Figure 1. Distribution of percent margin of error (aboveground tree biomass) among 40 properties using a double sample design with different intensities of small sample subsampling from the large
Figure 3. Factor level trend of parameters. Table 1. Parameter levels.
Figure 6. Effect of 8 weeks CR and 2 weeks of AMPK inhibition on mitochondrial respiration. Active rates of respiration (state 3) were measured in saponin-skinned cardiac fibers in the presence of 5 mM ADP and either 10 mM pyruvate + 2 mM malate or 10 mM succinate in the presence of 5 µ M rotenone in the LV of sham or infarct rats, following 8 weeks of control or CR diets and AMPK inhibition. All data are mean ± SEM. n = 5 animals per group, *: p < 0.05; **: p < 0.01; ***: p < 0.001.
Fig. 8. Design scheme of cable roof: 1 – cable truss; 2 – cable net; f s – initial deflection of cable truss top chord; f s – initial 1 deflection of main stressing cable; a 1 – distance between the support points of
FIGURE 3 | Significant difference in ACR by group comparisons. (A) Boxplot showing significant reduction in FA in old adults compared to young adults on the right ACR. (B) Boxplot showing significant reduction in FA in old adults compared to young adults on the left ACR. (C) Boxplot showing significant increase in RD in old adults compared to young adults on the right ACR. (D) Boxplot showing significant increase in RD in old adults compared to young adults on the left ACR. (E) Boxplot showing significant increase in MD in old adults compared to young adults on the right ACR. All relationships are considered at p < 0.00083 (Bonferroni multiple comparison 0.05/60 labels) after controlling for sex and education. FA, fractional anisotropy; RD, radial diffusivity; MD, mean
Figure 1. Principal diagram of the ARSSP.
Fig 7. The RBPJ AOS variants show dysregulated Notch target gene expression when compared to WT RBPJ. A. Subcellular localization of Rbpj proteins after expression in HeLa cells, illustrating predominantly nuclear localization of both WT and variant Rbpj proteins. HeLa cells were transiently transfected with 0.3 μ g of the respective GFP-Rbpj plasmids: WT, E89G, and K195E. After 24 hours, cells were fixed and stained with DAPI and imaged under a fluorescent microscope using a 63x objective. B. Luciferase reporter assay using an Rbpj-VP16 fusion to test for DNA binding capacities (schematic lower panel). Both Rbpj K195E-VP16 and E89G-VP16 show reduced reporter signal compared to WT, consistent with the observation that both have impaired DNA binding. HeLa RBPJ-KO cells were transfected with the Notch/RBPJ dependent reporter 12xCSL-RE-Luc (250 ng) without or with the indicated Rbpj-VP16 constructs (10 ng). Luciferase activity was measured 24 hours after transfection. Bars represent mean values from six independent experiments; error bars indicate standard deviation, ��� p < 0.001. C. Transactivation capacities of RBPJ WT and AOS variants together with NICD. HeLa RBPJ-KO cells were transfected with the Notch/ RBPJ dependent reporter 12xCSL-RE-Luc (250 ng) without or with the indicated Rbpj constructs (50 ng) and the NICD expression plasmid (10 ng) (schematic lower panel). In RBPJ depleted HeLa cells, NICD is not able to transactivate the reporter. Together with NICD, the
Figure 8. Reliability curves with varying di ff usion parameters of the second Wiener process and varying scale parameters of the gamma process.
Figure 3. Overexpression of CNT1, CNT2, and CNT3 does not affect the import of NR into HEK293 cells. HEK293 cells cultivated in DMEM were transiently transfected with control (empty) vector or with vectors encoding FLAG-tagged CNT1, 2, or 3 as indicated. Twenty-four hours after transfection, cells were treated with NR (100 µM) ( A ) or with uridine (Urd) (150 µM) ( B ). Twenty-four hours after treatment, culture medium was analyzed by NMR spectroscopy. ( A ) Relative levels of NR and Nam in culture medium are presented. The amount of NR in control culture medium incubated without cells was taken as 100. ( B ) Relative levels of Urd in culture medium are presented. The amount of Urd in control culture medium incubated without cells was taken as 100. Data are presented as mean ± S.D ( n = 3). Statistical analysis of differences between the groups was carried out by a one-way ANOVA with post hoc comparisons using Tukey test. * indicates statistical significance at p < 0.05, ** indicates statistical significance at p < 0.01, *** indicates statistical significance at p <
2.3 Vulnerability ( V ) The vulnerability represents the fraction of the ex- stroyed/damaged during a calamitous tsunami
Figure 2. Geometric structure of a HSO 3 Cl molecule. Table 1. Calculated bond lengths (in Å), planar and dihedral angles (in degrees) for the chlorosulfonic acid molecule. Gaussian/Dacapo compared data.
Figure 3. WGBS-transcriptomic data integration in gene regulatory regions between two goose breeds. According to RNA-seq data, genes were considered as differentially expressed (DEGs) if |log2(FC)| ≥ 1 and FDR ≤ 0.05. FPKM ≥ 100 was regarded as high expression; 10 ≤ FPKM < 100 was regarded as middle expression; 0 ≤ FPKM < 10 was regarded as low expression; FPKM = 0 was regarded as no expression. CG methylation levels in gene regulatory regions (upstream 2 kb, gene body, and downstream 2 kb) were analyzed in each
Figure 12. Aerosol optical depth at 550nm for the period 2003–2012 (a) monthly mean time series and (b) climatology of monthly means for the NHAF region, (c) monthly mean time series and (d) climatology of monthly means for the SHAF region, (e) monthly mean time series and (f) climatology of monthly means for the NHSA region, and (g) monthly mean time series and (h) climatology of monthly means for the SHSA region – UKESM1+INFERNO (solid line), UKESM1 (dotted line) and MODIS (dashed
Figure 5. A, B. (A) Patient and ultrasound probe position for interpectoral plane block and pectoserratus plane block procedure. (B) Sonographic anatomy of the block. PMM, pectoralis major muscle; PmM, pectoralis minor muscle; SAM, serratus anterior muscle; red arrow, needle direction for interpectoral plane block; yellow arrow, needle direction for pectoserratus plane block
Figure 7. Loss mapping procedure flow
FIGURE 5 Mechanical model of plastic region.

## How to complete this task
Scan the entries and show every line in which the word "considered" is found.

## Solution to the problem
FIGURE 3 | Significant difference in ACR by group comparisons. (A) Boxplot showing significant reduction in FA in old adults compared to young adults on the right ACR. (B) Boxplot showing significant reduction in FA in old adults compared to young adults on the left ACR. (C) Boxplot showing significant increase in RD in old adults compared to young adults on the right ACR. (D) Boxplot showing significant increase in RD in old adults compared to young adults on the left ACR. (E) Boxplot showing significant increase in MD in old adults compared to young adults on the right ACR. All relationships are considered at p < 0.00083 (Bonferroni multiple comparison 0.05/60 labels) after controlling for sex and education. FA, fractional anisotropy; RD, radial diffusivity; MD, mean
Figure 3. WGBS-transcriptomic data integration in gene regulatory regions between two goose breeds. According to RNA-seq data, genes were considered as differentially expressed (DEGs) if |log2(FC)| ≥ 1 and FDR ≤ 0.05. FPKM ≥ 100 was regarded as high expression; 10 ≤ FPKM < 100 was regarded as middle expression; 0 ≤ FPKM < 10 was regarded as low expression; FPKM = 0 was regarded as no expression. CG methylation levels in gene regulatory regions (upstream 2 kb, gene body, and downstream 2 kb) were analyzed in each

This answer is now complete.